◆ The task
Copy the lines of the records below exactly, without the pictures.

◆ Provided records
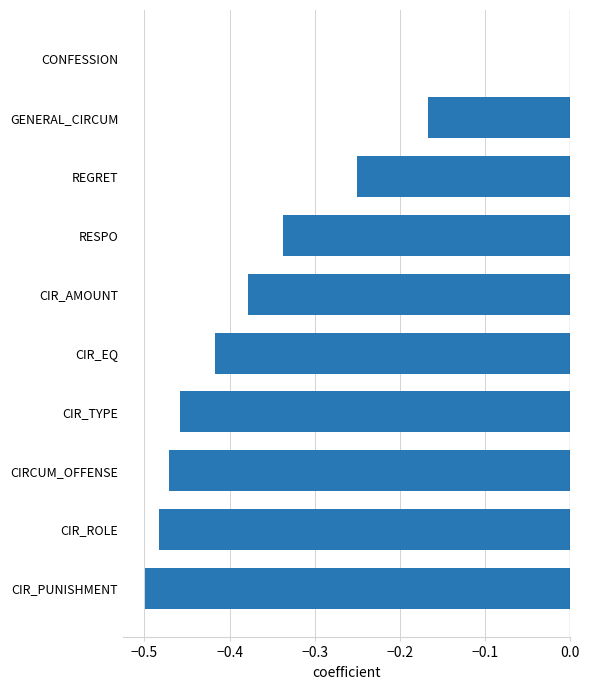

At which category does the chart reach its peak across all series?

CONFESSION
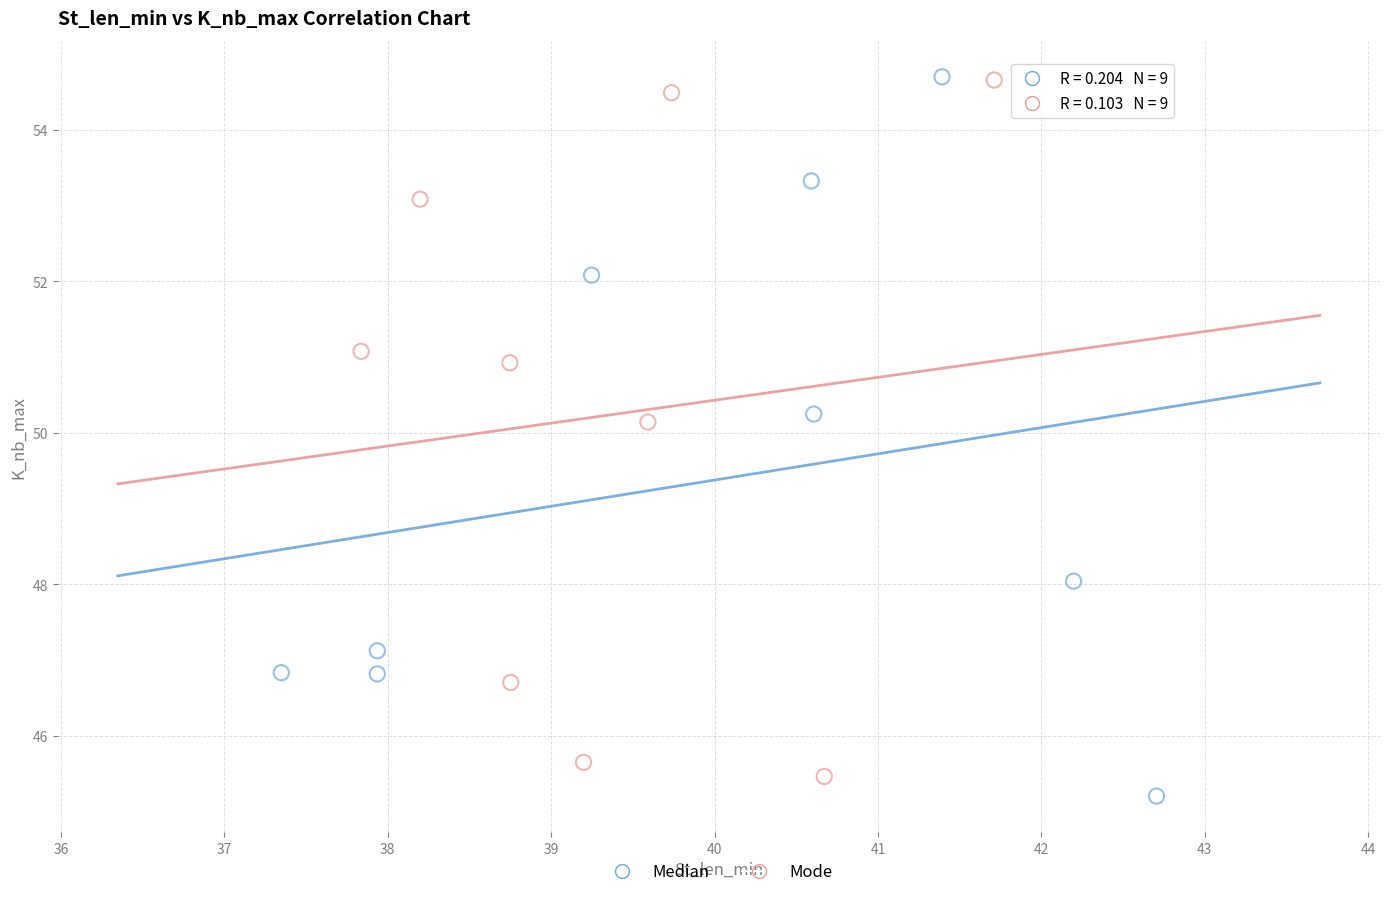

What are all the series names shown in the legend?

Median, Mode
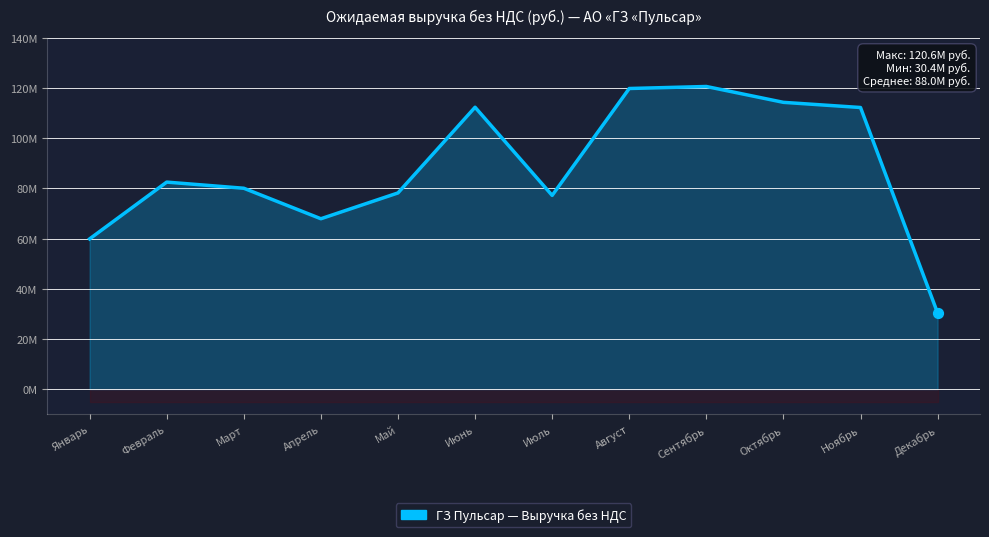

Approximately how many times larger is the value at Сентябрь compared to Октябрь?

1.1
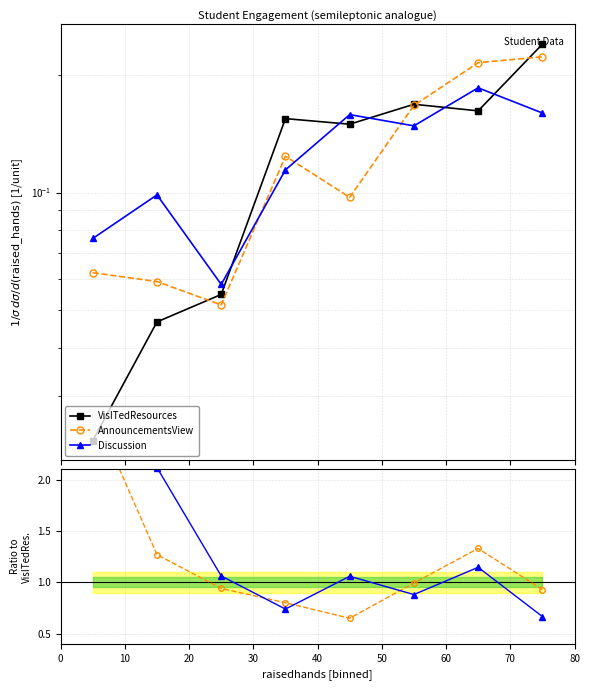

How many interior local valleys does the Discussion series have?

2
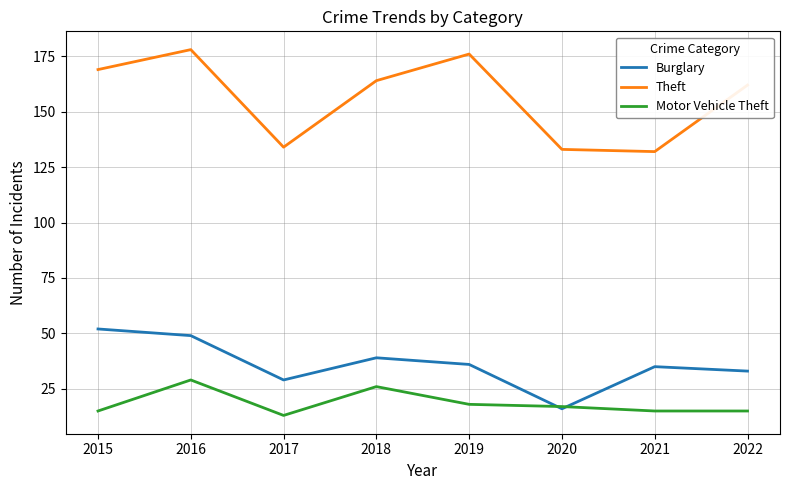

The value of Theft at 2021 is 31. True or false?

False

◆ Response
At which category does the chart reach its peak across all series?

CONFESSION

What are all the series names shown in the legend?

Median, Mode

Approximately how many times larger is the value at Сентябрь compared to Октябрь?

1.1

How many interior local valleys does the Discussion series have?

2

The value of Theft at 2021 is 31. True or false?

False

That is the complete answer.